#### Supplied material
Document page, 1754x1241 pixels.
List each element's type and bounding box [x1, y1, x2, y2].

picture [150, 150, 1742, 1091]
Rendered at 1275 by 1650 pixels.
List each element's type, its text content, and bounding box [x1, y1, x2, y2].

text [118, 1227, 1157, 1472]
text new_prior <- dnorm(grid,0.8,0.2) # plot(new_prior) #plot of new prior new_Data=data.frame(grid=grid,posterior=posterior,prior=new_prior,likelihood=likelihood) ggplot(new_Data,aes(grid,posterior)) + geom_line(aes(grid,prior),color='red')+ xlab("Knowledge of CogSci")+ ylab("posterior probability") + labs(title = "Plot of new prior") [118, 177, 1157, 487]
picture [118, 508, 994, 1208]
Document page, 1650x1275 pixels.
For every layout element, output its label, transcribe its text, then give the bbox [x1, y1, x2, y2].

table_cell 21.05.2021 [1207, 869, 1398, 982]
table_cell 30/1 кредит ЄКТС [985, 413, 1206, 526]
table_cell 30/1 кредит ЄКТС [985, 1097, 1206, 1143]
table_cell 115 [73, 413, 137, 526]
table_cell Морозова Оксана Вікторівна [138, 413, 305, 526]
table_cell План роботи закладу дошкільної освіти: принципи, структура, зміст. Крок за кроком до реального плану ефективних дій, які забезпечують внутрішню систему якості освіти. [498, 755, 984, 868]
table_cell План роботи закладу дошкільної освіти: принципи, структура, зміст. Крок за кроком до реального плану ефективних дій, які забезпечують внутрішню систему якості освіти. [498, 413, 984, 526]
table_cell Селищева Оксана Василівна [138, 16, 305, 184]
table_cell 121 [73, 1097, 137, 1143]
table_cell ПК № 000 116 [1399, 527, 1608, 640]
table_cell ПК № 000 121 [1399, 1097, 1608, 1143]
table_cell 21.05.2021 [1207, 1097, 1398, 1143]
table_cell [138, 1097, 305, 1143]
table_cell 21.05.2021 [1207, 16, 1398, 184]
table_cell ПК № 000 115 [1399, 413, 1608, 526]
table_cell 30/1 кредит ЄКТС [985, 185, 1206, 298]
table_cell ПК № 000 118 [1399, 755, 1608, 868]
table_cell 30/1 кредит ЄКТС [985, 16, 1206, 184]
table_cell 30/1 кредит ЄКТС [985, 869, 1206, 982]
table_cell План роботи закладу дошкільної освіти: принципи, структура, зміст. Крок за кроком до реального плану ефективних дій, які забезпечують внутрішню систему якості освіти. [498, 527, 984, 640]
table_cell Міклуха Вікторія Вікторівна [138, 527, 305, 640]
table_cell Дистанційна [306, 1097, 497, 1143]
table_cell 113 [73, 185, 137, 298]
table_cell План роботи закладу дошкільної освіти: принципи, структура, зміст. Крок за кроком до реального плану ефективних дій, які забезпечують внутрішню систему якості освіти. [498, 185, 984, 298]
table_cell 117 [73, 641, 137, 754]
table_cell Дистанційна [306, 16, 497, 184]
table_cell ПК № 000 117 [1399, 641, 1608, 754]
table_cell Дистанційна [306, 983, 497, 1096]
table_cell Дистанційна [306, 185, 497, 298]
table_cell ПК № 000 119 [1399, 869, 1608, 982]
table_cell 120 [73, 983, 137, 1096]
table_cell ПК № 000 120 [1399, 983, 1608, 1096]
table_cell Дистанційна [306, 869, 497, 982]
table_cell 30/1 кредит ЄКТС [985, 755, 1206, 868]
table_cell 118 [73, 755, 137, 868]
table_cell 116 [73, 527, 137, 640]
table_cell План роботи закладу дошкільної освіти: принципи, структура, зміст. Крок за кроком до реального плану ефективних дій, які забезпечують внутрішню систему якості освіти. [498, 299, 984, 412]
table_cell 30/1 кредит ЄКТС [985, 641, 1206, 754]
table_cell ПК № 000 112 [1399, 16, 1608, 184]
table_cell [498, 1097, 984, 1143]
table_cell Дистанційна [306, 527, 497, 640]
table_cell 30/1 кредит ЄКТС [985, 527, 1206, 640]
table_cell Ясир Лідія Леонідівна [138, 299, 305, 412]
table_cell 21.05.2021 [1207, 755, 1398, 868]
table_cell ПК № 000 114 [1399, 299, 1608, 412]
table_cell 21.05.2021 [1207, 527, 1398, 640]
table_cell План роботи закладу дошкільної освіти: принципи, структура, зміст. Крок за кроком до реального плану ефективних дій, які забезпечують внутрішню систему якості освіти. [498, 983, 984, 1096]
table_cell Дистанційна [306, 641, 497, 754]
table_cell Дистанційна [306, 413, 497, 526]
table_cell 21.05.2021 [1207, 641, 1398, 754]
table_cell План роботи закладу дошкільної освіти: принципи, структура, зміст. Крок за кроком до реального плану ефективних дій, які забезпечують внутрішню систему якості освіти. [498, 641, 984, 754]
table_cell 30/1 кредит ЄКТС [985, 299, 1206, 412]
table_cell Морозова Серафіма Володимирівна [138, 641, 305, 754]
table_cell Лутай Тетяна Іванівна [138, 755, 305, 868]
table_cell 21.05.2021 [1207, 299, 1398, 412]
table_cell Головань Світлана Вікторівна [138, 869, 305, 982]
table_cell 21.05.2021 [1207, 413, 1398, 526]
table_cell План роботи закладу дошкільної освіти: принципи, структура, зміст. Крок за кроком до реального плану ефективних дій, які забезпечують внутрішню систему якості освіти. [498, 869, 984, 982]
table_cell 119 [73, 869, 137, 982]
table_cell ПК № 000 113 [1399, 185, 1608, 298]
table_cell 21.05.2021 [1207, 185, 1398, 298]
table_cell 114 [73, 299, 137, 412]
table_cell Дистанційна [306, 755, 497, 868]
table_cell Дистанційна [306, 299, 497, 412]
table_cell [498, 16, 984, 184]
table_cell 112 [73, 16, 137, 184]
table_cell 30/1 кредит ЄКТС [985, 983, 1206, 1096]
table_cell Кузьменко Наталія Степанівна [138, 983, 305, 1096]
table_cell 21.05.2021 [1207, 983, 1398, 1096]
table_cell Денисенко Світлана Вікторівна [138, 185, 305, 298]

#### Task objective
In the listing above, find the line with "Rendered at 1275 by 1650 pixels." and the line with "Document page, 1650x1275 pixels.", then reproduce both and every line between them exactly.

#### Response box
Rendered at 1275 by 1650 pixels.
List each element's type, its text content, and bounding box [x1, y1, x2, y2].

text [118, 1227, 1157, 1472]
text new_prior <- dnorm(grid,0.8,0.2) # plot(new_prior) #plot of new prior new_Data=data.frame(grid=grid,posterior=posterior,prior=new_prior,likelihood=likelihood) ggplot(new_Data,aes(grid,posterior)) + geom_line(aes(grid,prior),color='red')+ xlab("Knowledge of CogSci")+ ylab("posterior probability") + labs(title = "Plot of new prior") [118, 177, 1157, 487]
picture [118, 508, 994, 1208]
Document page, 1650x1275 pixels.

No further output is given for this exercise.